Un marché de 3 322,2 millions d'euros, dont :

  • Hypermarchés supermarchés, dont hard discount : 1 290,8 millions d'euros
  • Jardineries : 699,7 millions d'euros
  • Animaleries : 340,2 millions d'euros
  • Autres types de commerce (vétérinaires, pharmaciens, éleveurs, libres-services agricoles, toiletteurs, marchés, VPC, grandes surfaces de bricolage...) : 989,5 millions d'euros


Source : Animal Distribution, baromètre annuel 2013

Dépenses alimentaires : belle embellie pour le marché du « petfood »

Les dépenses sont principalement consacrées à l'alimentation. Le marché du « petfood » est en pleine expansion.  Les entreprises agro-alimentaires n'hésitent pas à mettre le paquet sur leurs offres produits, le développement de marques distributeurs et les promotions... autant de stratégies appliquées pour gagner des parts de marché et réaliser des marges confortables.

L'achat de l'animal ne représente qu'une infime partie du chiffre d'affaire du marché des animaux de compagnie.

Autres postes de dépense importants après l'alimentation : la vente d'articles et d'accessoires... et les soins.
L'hygiène et le bien-être font partie des premières préoccupations des propriétaires.


Tendance générale : « un budget en baisse, mais une consommation qui augmente » (source : Animal Distribution)

La crise financière de 2009 n'a pas eu de conséquence négative sur le marché des animaux de compagnie, qui continue sa croissance. Néanmoins, les propriétaires recherchent de plus en plus les produits les moins chers. Ils trouvent souvent leur bonheur sur Internet où certaines sociétés vendent à des prix défiant toute concurrence.

Selon les estimations de Promojardin, le e-commerce connaît une évolution de + 27 % en 2013 !

Autres tendances : le développement de prestations pour les animaux (promenades, toilettage, ...). A cela s'ajoute des métiers encore peu connus en France : comportementaliste canin, hydrothérapeute pour animaux, ... Des services qui constituent un marché potentiel

Les circuits de distribution

Dans un contexte économique difficile, le consommateur est en recherche permanente de prix bas. La concurrence entre les différents circuits de distribution du marché animalerie est de plus en plus rude.

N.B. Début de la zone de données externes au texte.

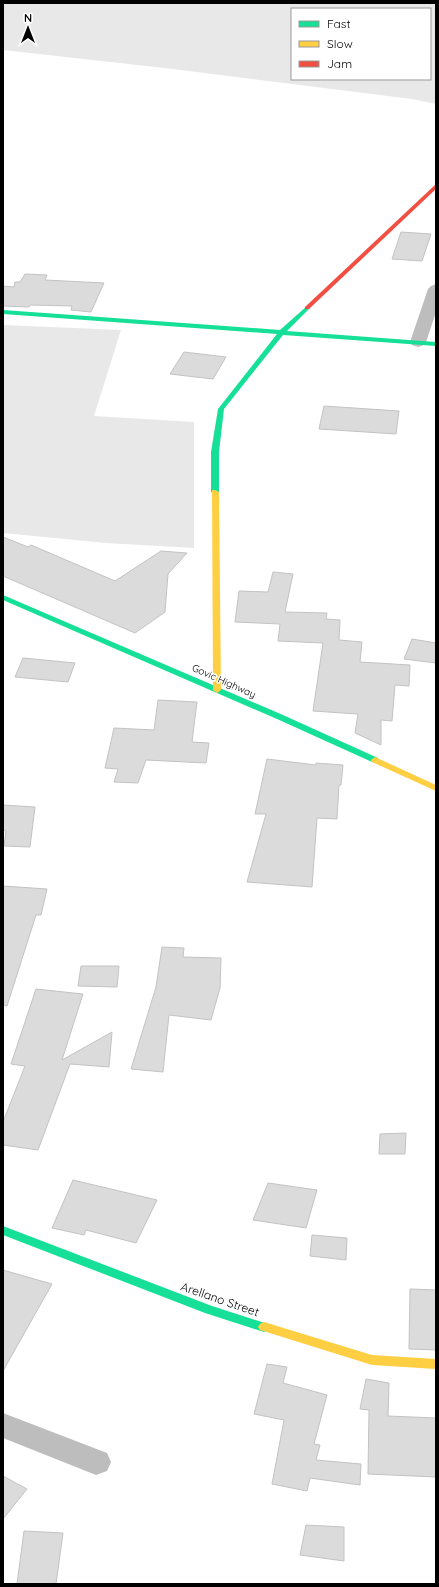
<svg xmlns="http://www.w3.org/2000/svg" width="439" height="1587" font-family="Quicksand,sans-serif">
<style>
.green{fill:#e8e8e8;fill-rule:evenodd}
.building{fill:#dbdbdb;stroke:#c3c3c3}
.lines{fill:none;stroke-linecap:round;stroke-linejoin:round}
.street{fill:#bdbdbd;fill-rule:evenodd}
.fast{fill:#16e098;fill-rule:evenodd}
.slow{fill:#ffcf43;fill-rule:evenodd}
.jam{fill:#f24e42;fill-rule:evenodd}
.labels{text-anchor:middle;dominant-baseline:central;stroke-width:3;stroke-linejoin:round;paint-order:stroke}
.street-label{font-size:10px;fill:#000;stroke:#fff}
.near-street-label{font-size:12px;fill:#000;stroke:#fff}
</style>
<rect width="100%" height="100%" fill="#fff"/>
<path class="green" d="M3,3H436V104L412,99L173,69L3,50ZM292,9H430V79H292Z
M3,325L121,330L94,416L194,422V548L106,543L3,533Z"/>
<path class="building" d="M401,232L431,234L422,261L392,259Z
M25,274L47,275L45,280L104,283L91,312L71,310L72,306L30,305L29,307L3,306V286L14,287L15,282H20Z
M184,352L226,357L213,379L170,374Z
M324,406L399,411L396,434L319,429Z
M3,537L28,547L31,545L115,581L161,551L187,553L168,574L165,612L135,633L3,576Z
M273,572L293,574L285,612L327,613L326,619L340,620L339,640L362,642L360,662L410,665L409,686L395,685L392,721L381,720V745L355,733L358,714L313,711L323,643L278,641L280,624L235,622L239,591L268,592Z
M412,639L436,643V663L404,659Z
M23,658L75,663L68,682L15,677Z
M158,700L197,702L192,742L209,743L206,763L146,760L138,783L114,782L118,769L105,768L114,728L154,730Z
M267,759L316,765V763L343,765L341,785H339L337,819L317,818L312,887L247,882L266,814H255Z
M3,805L35,807L30,847L4,846L6,831L3,830Z
M3,886L47,889L41,915H36L7,1006L3,1005Z
M162,947L184,948L183,957L221,958L220,988L211,1020L169,1015L163,1072L131,1069L156,987Z
M81,966H119L117,987L78,986Z
M36,989L83,994L62,1060L112,1032L109,1067L70,1064L38,1150L3,1145V1122L25,1066L11,1064Z
M406,1133L405,1154H379L380,1134Z
M73,1180L157,1200L136,1243L86,1230L84,1235L52,1228Z
M268,1183L317,1190L306,1228L253,1220Z
M312,1235L347,1238L346,1260L310,1256Z
M3,1270L52,1284L3,1371Z
M410,1289L436,1290V1350L409,1349Z
M267,1364L287,1367L283,1383L327,1395L314,1444L320,1445L316,1460L361,1464L360,1485L310,1478L307,1491L272,1484L284,1420L254,1414Z
M366,1379L389,1383L388,1416L436,1418V1477L368,1474L369,1410L360,1409Z
M3,1476L27,1489L3,1519Z
M306,1525L344,1527V1561L300,1555Z
M24,1531L63,1533L56,1584H17Z"/>
<g class="lines">
<path class="street" d="M436,284V312L426,342L424,345L418,347L412,345L410,342L428,289L431,286Z
M3,1413L107,1453L111,1462L107,1471L96,1475L3,1438Z"/>
<path class="fast" d="M307,306L309,307V309L287,331L436,342V346L283,335L224,409L219,452V492L215,494L211,492V452L218,409L277,334L3,314V310L280,330Z
M3,595L283,715L378,758L379,760L375,763L372,762L277,719L3,600Z
M3,1226L212,1306L268,1324L270,1327L268,1330L264,1332L205,1313L3,1235Z"/>
<path class="slow" d="M212,490H215L219,492L221,690L217,693L213,690Z
M375,757L436,785V791L372,762L371,760Z
M264,1322L372,1355L436,1359V1369L372,1365L260,1330L258,1327L260,1324Z"/>
<path class="jam" d="M436,184V189L309,309H305V307Z"/>
</g>
<g class="labels">
<g class="street-label">
<text transform="translate(224 681) rotate(24)">Govic Highway</text>
</g>
<g class="near-street-label">
<text transform="translate(220 1299) rotate(19)">Arellano Street</text>
</g>
</g>
<rect width="439" height="1587" fill="none" stroke="#000000" stroke-width="8"/>
<rect x="291" y="8" width="140" height="72" fill="#ffffff" stroke="#999999"/>
<rect x="299" y="21" width="20" height="6" fill="#16e098" stroke="#999999"/>
<text x="327" y="28" font-size="12" fill="#000000">Fast</text>
<rect x="299" y="41" width="20" height="6" fill="#ffcf43" stroke="#999999"/>
<text x="327" y="48" font-size="12" fill="#000000">Slow</text>
<rect x="299" y="61" width="20" height="6" fill="#f24e42" stroke="#999999"/>
<text x="327" y="68" font-size="12" fill="#000000">Jam</text>
<g transform="translate(28 28)" stroke="#ffffff" stroke-width="3" paint-order="stroke">
<path d="M0-3L7 15L0 10L-7 15Z" fill="#000000"/>
<text y="-6" font-size="11" font-weight="bold" text-anchor="middle" fill="#000000">N</text>
</g>
</svg>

Part de marché en 2013, selon les circuits de distribution

Les grandes surfaces alimentaires (GSA) détiennent 53% des parts de marché du secteur en 2013. Viennent ensuite :

  • les jardineries (14 %),
  • les vétérinaires (estimation de 12 %),
  • les libres services agricoles (9 %),
  • les animaleries (5 %),
  • les grandes surfaces de bricolage ou GSB (2 %),
  • les pharmacies (2 %),
  • le e-commerce (estimation de 2 %).


Les ventes en animalerie augmentent de 8% en 2013, et selon les estimations de Promojardin, le e-commerce connaît une évolution de + 27 % !

 

Un secteur de plus en plus réglementé

Un secteur plus encadré

L'amour des animaux pousse de nombreux candidats à se tourner vers ce secteur d’activité. Cependant, soigner, élever, éduquer, entraîner... ne s'improvise pas ! L’Etat a légiféré et crée des diplômes pour que les métiers animaliers soient exercés dans un cadre bien défini.
Les formations permettent d'acquérir une meilleure connaissance des animaux (morphologie, anatomie, comportements, ...) et différentes techniques nécessaires et utiles dans l'activité.

Par ailleurs, pour exercer certains métiers en relation avec les animaux domestiques,  la détention d'un Certificat de capacité est obligatoire (vente d'animaux domestiques, gestion d’une fourrière ou d’un refuge, présentation au public de chiens et de chats, etc.). Ce document est obligatoire pour détenir des animaux non domestiques.

Changement de statut pour les animaux !

15 avril 2014 : les députés ont voté un amendement, reconnaissant aux animaux le statut « d'être vivants doués de sensibilité ». Jusqu'ici, les animaux étaient reconnus comme des « biens meubles ». Même si cet amendement n'amène aucun changement juridique, il marque l'intérêt croissant pour le bien-être des animaux et agit, dans une certaine mesure, en faveur de la lutte contre la maltraitance.

Le lien qui unit un propriétaire à son animal peut être très fort, voire fusionnel. Le marché des animaux de compagnie est colossal et devrait se développer dans les années à venir (produits alimentaires, produits de soins, prestations de service, ...).